A childhood friend, now also alone with a single child, was dating someone who “wasn’t a good fit for Linus.” So that was the end of her relationship, the guy was not a good fit for her son. It is difficult enough to find a person to match YOU; when you are a single parent, the match must also fit your progeny. History is full of the sad stories that result when you don’t observe that rule, and money/power do not smooth the way, as the ghost of Mary, Queen of Scots would be sure to tell you.
So I am sneaking around. When I go on a date, I have to come up with a cover story for my 9 year old. After a suitable time she might get to meet the guy.
It’s so much work that this week, anyway, I don’t care to do it.
That could be why I am single. I am not motivated to do the work.
You may well wonder why I am that concerned with whether I am dating. This is a chicken/egg problem.
As I mentioned, I have noticed is that when I am in a healthy relationship I am a much more productive and nicer person. Not everyone is like this. Some people are truly happy alone and independent. Some, on the other hand, need a relationship enough that a bad relationship is better than none. I respect that some people are like that. I’m in the middle there; I don’t need a relationship but a good one is better than a bad one or none.
Recently a friend of a friend was at my house. I’ll call him Caerus. He was only supposed to stay for a few minutes, but we enjoyed talking to one another—I think—and he was there for three hours and a meal, hit it off great with my daughter, smelled good . . .

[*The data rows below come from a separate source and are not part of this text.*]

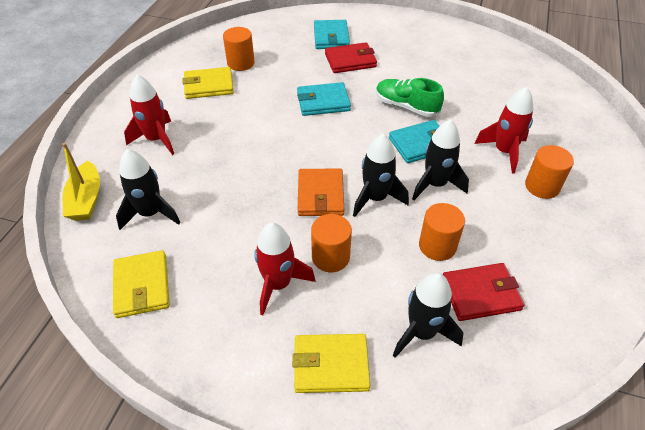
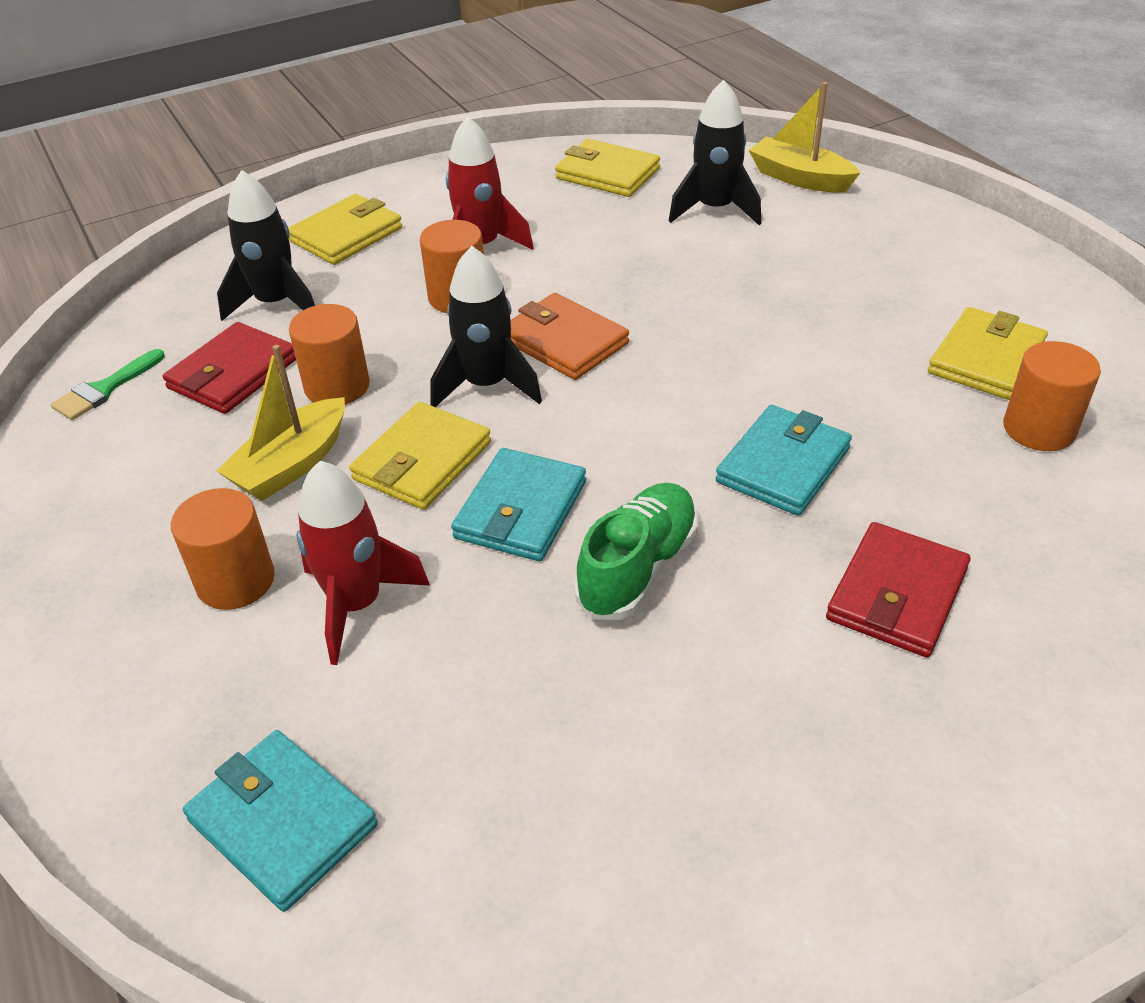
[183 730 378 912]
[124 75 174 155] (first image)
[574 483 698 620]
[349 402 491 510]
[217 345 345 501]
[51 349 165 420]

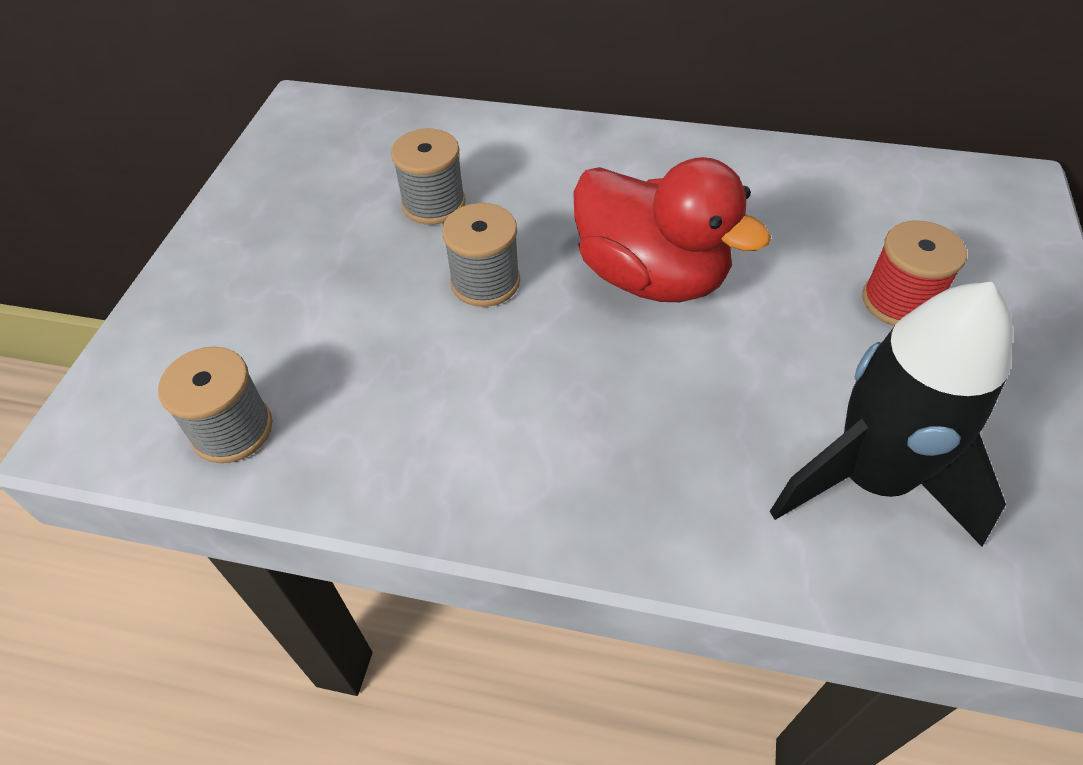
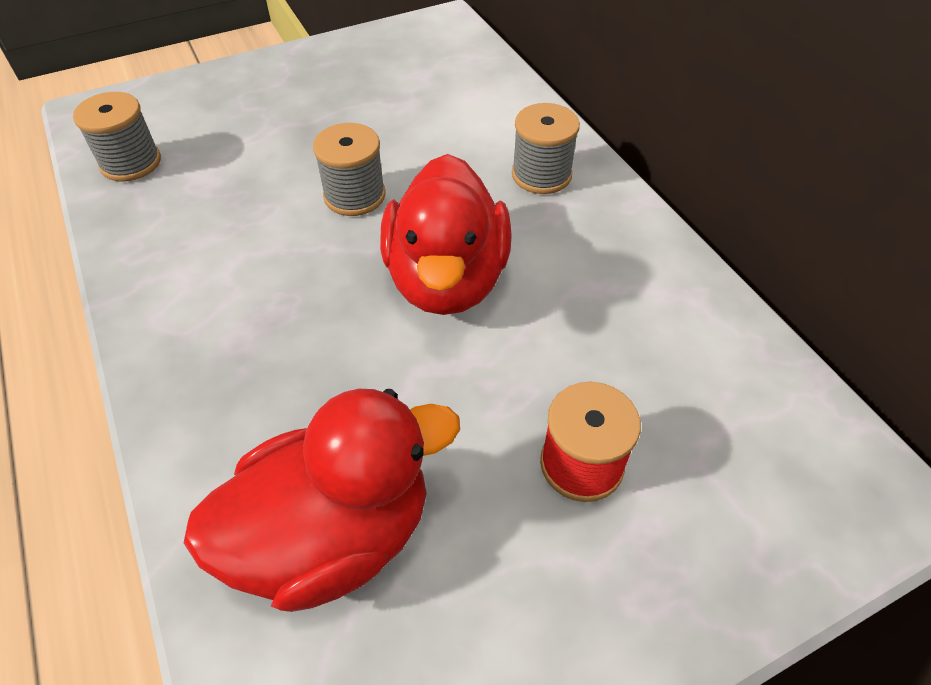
[512 103 580 194]
[184 389 460 612]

And the next day I received one of those you-are-nice-and-I-hope-i-didn’t-give-you-the-wrong-idea e-mails.
But, as I said, he was there for hours, in one of those easy, non-embarrassing conversations, where you feel you KNOW the person. Or at least I did. I was so at ease.
When Caerus left, a funny thing happened: a pilot light went out on my stove. (My stove is from the 1950’s. I love it. But it has pilot lights.) I lit it, unconcerned, and it went out again. Immediately I tried to think of people I could call for help if I could not re light it, people who could help me shut off the main gas or make sure I did it right.

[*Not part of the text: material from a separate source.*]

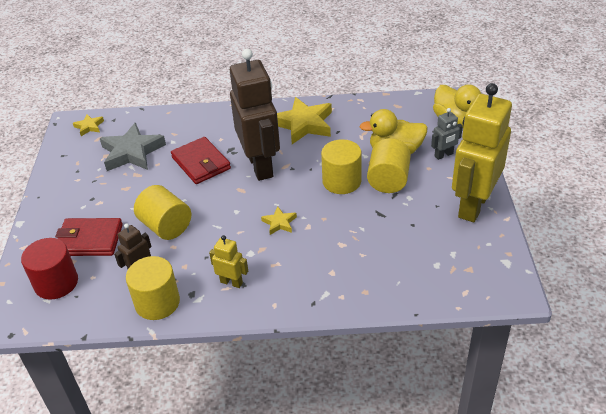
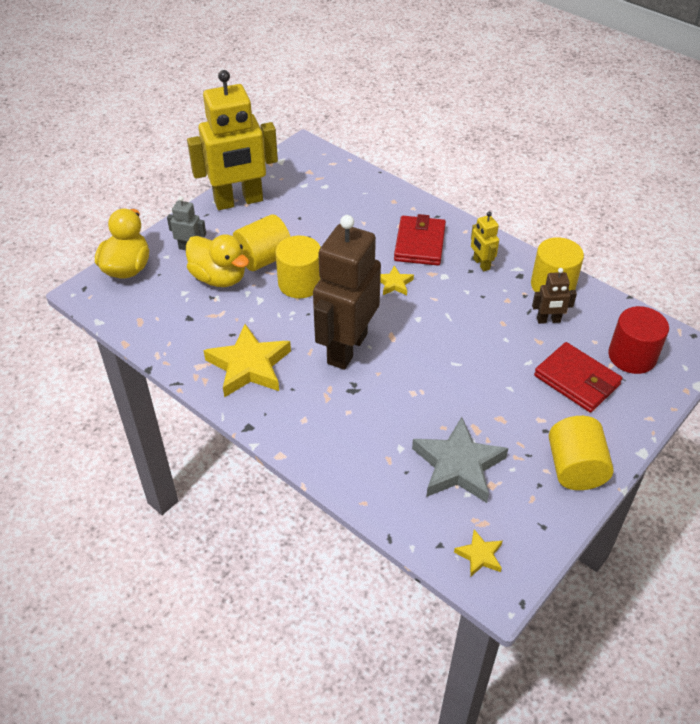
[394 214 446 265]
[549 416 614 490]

I longed for that kind of friend that both lives nearby and that you can call any time of day or night. With the ease the conversation with Caerus had, I thought that he might have grown into that type of friend. But he wasn’t/isn’t that type of friend.
Marriage/partnership is more—as anyone knows who has done it—than falling in love and gazing into one another’s eyes. It’s knowing you can say, “I can’t light the pilot,” and the person helping you without question or judgment.

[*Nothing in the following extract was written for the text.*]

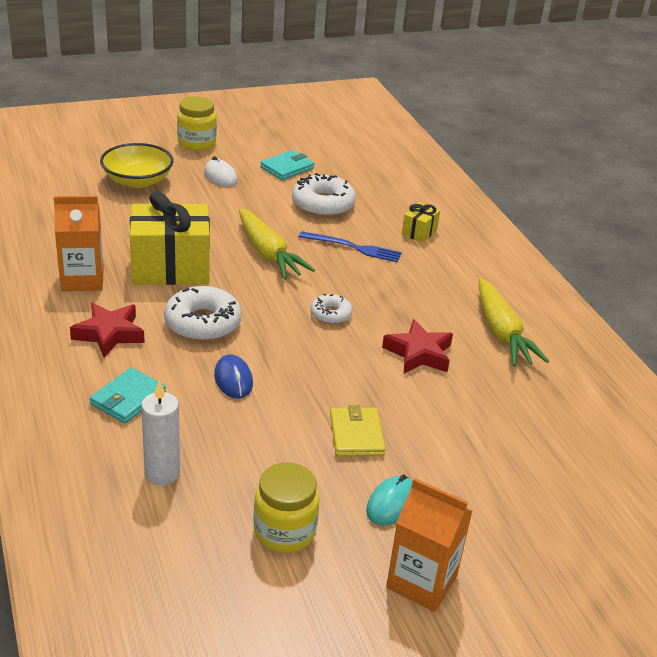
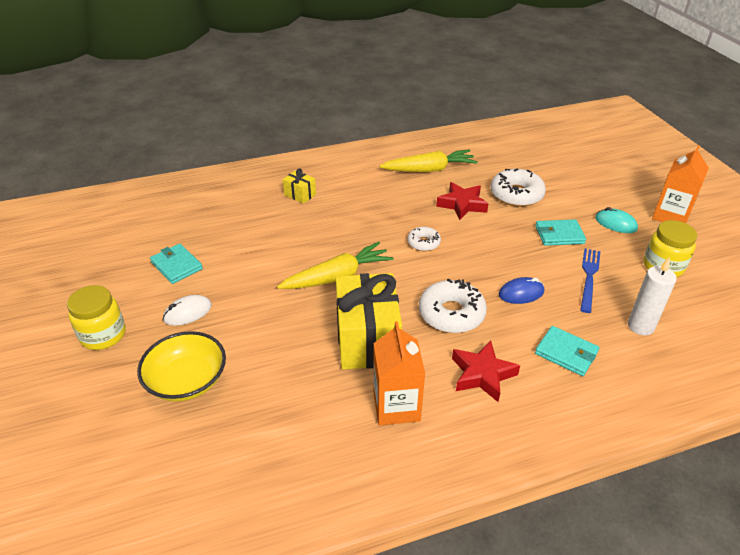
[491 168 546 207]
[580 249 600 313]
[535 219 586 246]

I felt more alone looking at that damned stove than I had in years. No Friday night, no Valentine’s Day, no birthday alone ever made me feel as isolated as that pilot light.
And after I got that (*&^ thing lit, I remained sad, realizing that for years, whatever the problem is, either I have had figure it out myself or pay someone to do it.
It seems that the most intriguing thing about me, lately, is whether I am dating someone. People ask how I am. I tell what I am doing at work and how my daughter is doing and what our plans are and they keep asking How Are You? And after a while I say I am not dating anyone.
This has happened a lot, so after the second “How ARE you?” I just say I am not seeing anyone, and more often than not, the person blushes or stammer and admits that was the real question.